Have you considered a Duesenberg tremolo? Far easier to install strings, and far more ability to adjust to taste. I have the Diamond Deluxe, and it's wonderful. Tremolo Systems


----------



## Chito (Feb 17, 2006)

This probably, won't be of help but I managed to get a used B5 and just added the Vibramate V5 so I can put it on without drilling holes. Takes care of the SG 'dive' too. If you wait enough, you'd probably have someone selling a used one.


----------



## THRobinson (Jun 29, 2014)

Latole said:


> More guitars parts at AliExpress
> 
> 
> 
> ...


Oh, I'll never order from AliExpress again. Last October I ordered 12 items from 12 different vendors... some items didn't show up until February. Of the 12 things I ordered, I had to open issues for 10 of them because not as advertised, sent the wrong item, item broken, etc... AliExpress is right up there with WISH.


----------



## THRobinson (Jun 29, 2014)

Hammerhands said:


> I like that Wigsby.
> 
> GFS?


No... as far as I know, Wilkinson is I think owned by Gotoh and makes slightly lower end parts. But still good stuff. That Wigsby is pretty cool, and the hole is so you can adjust the spring tension.

I was hoping to find something visually similar to a Bigsby, around the $60 range but seems like there is no middle just cheap or pricey. Ideally, I wanted something made of solid metal not pot metal, and nickel... maybe polished steel... I'm not a fan of chrome, especially cheap items with chrome because always see the flaws.


----------



## Merlin (Feb 23, 2009)

GFS has an interesting trem that mounts on flat surfaced solid bodies. Looks pretty good, but I'd advise a roller bridge as well.


----------



## Paul Running (Apr 12, 2020)

I installed an Xtrem on my cheapo 335 clone. They are made from low-grade metals however, I did completely disassemble it.
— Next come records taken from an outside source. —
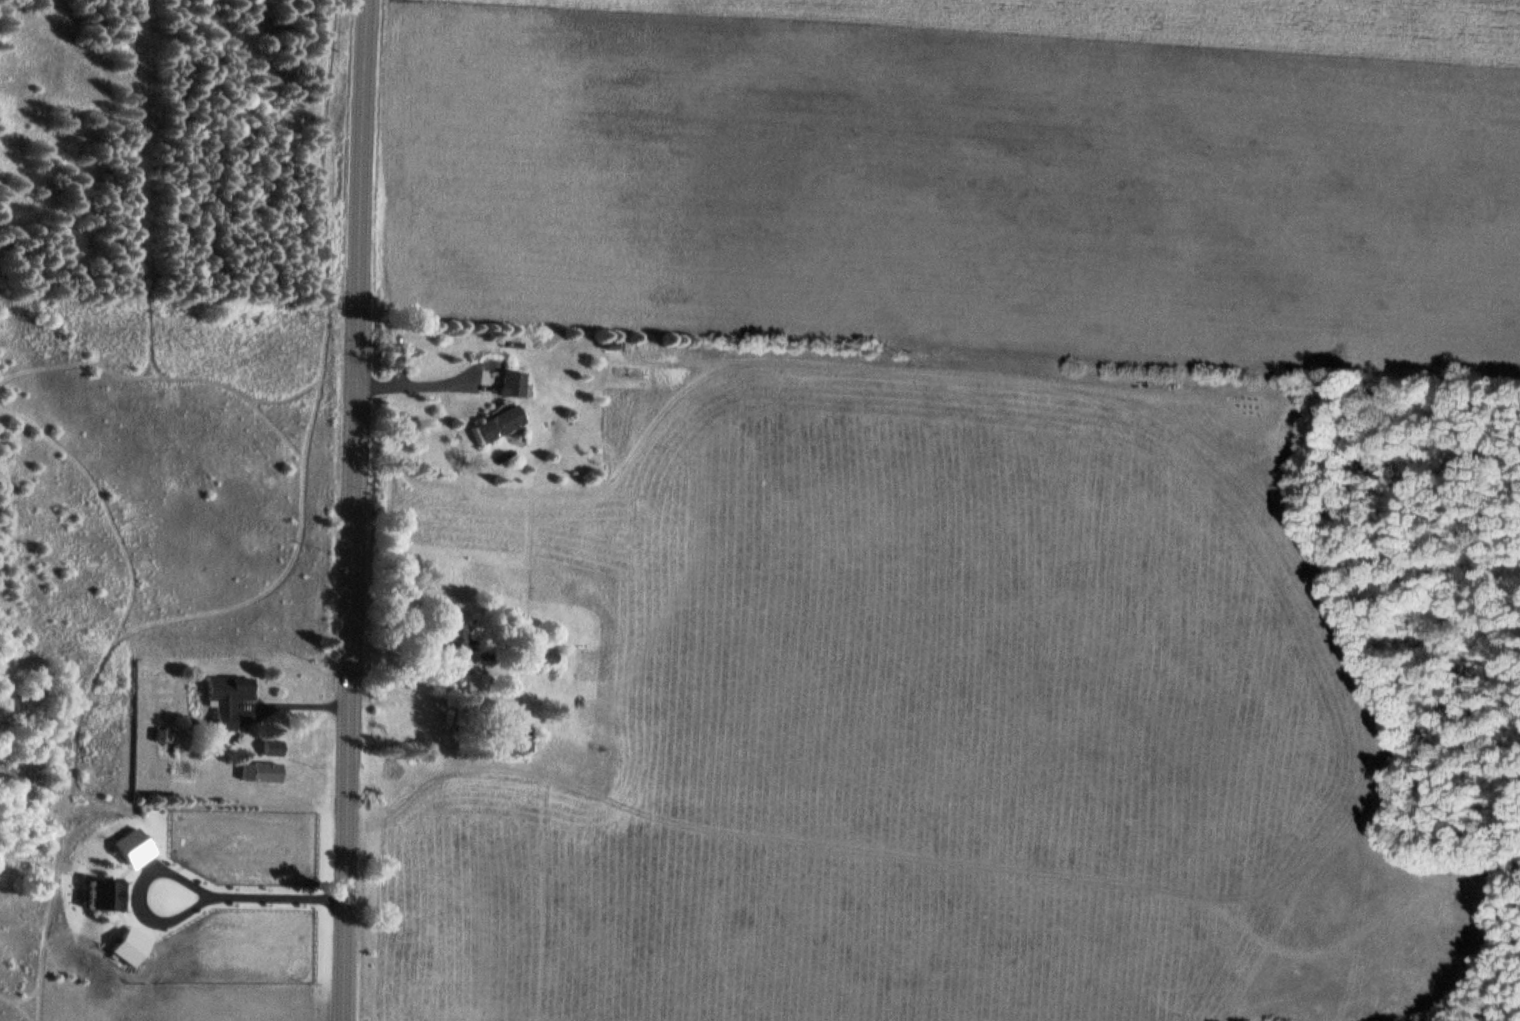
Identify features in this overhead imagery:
building: (511, 381)
building: (495, 422)
road: (357, 510)
building: (452, 636)
building: (474, 682)
building: (228, 698)
building: (162, 734)
building: (522, 737)
building: (270, 745)
building: (264, 770)

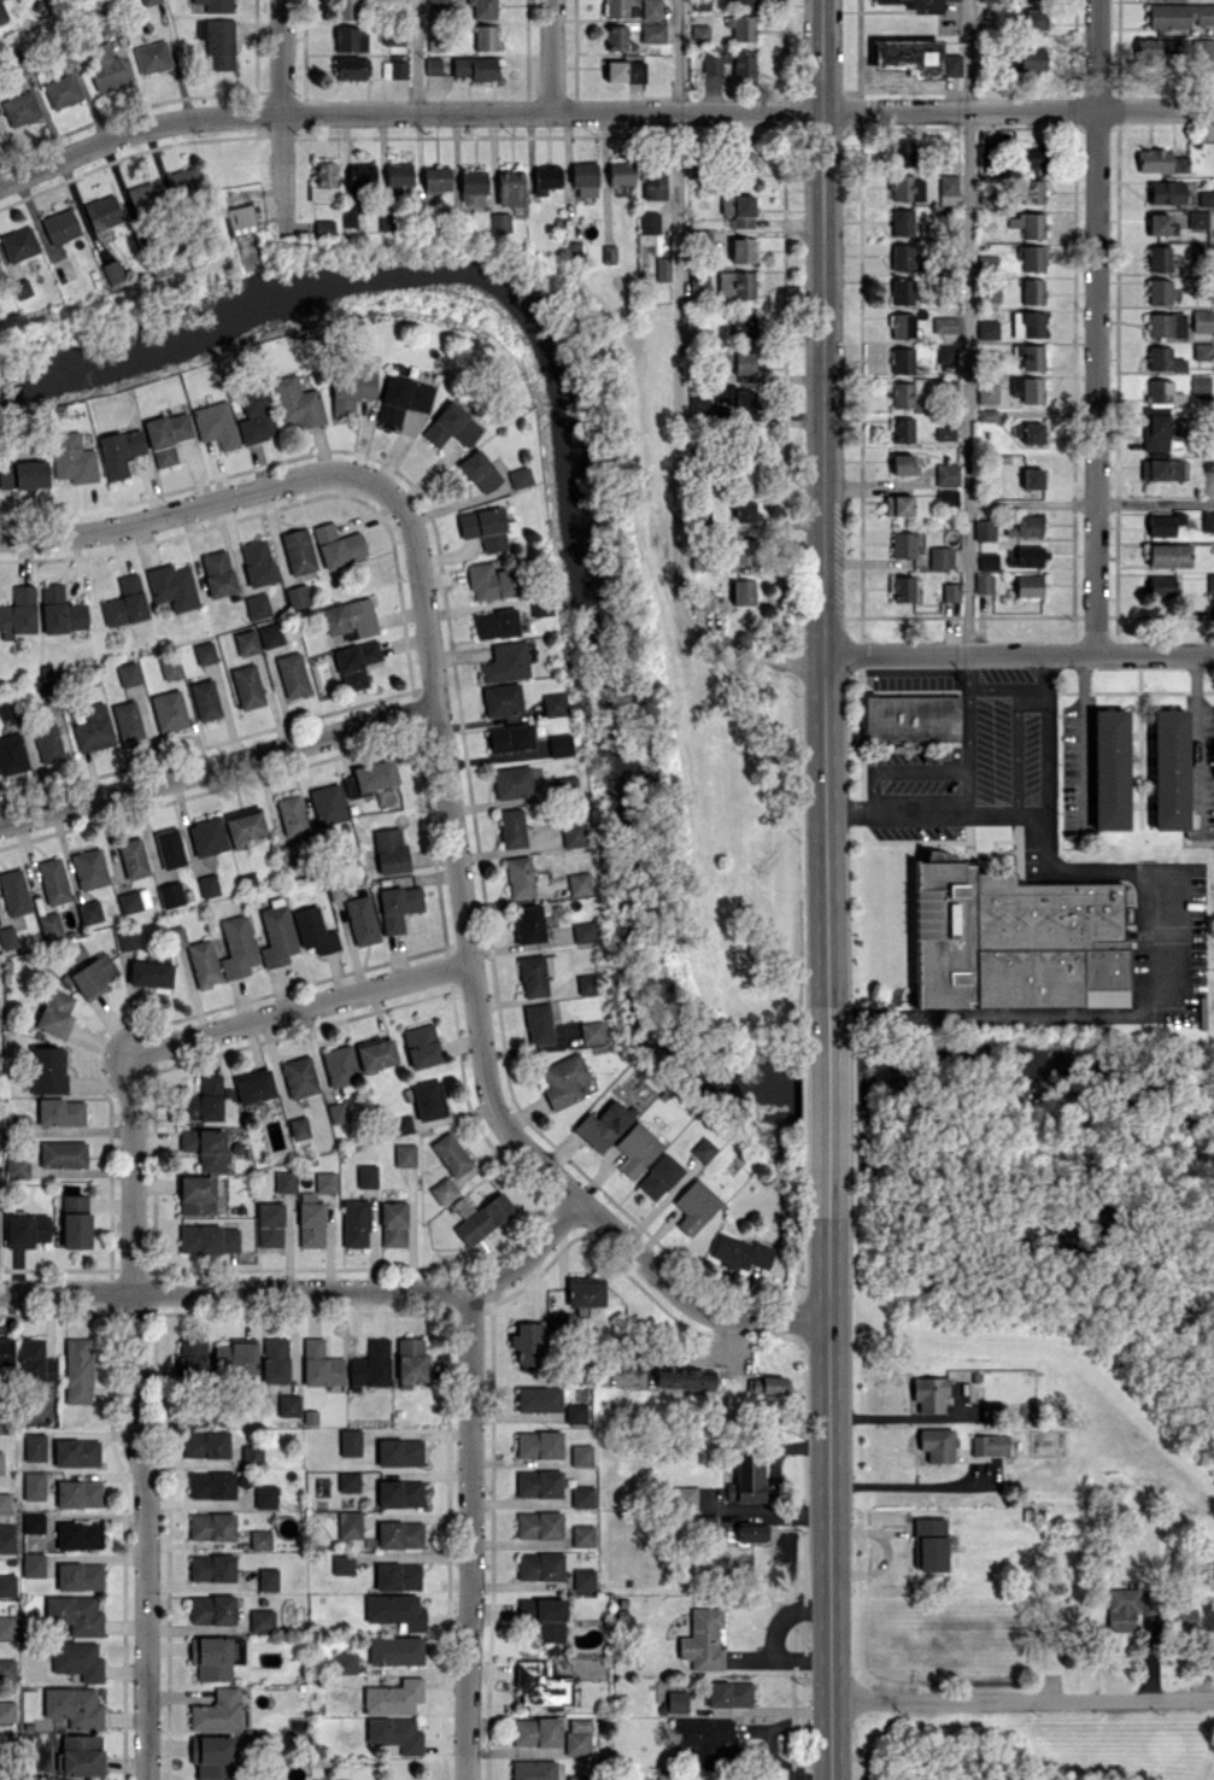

The bearing surfaces are tight-tolerance and at least they placed the quality in the movement: I imagine their top mounts are of similar quality...on average, you get what you pay for and this item is no exception:


----------



## THRobinson (Jun 29, 2014)

I've been after a Rave SG like my first guitar a while... had another thread about that... and thought maybe grab a Jay Turser SG and convert it to something similar.

Why a Turser? Headstock is big, so can cut off the access to make it look like a Gibson/Raven, plus the neck has binding and most Epiphone SG's don't, just a few models, and the Turser is a darker red and closer to the Raven. 

Raven had a weird Bigsby style bridge, that was really solid. Instead of that roller bar built in, it had a separate one like the buzz stop rollers for Jaguar/Jazzmasters.

Likely I'll end up with the cheap eBay ones, probably same as AliExpress.... just hoped something with better metal but not expensive because it's just a goofy project.


----------